Three CIFAR fellows earn prestigious Killam Program awards

By: Jon Farrow
25 Apr, 2019
April 25, 2019
Killam Prize Illustration

Today, the Canada Council for the Arts revealed its recipients of the 2019 Killam Program, comprised of the Killam Prizes and the Killam Research Fellowships. Awarding nearly one million dollars every year, the program is one of the most prestigious to reward Canada’s researchers.

The Killam Prizes honours eminent scholars in the humanities, social sciences, natural sciences, health sciences and engineering. It is awarded to outstanding scholars who actively contribute to groundbreaking research and whose advances have positive impacts on our lives. They each receive a $100,000 prize.
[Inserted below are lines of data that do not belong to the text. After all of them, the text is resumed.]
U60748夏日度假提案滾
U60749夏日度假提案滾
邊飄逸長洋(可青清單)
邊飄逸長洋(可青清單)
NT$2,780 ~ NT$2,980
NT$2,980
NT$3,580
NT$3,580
Among the 2019 prize winners are:

Yoshua Bengio, the co-director of CIFAR’s Learning in Machines & Brains program, a Canada CIFAR AI Chair and professor at the Université de Montréal, is one of the world’s foremost experts in terms of artificial intelligence and is a deep learning pioneer. He is the founder and scientific director of Mila, the world’s largest deep learning university research group. In April 2019 he was co-recipient of the A.M. Turing Prize, considered the “Nobel Prize for Computing Science,” which he received jointly with CIFAR fellows Geoffrey Hinton and Yann LeCun.

Stephen W. Scherer, a fellow in CIFAR’s Genetic Networks program and professor at the University of Toronto, has revolutionized our understanding of the human genome through his research at The Hospital for Sick Children (SickKids). He founded the Database of Genomic Variants, the world’s most-used CNV database, which facilitates thousands of clinical diagnoses around the world every day.

The Killam research fellowships provide outstanding scholars across all disciplines with two years of release time from teaching and administrative duties so they can carry out large-scale, research projects of widespread interest.

Matt Dobbs, a fellow in CIFAR’s Gravity & the Extreme Universe program and professor at McGill University, was awarded a fellowship for his project titled “Unveiling the Cosmos with a New Paradigm Digital Radio Telescope.”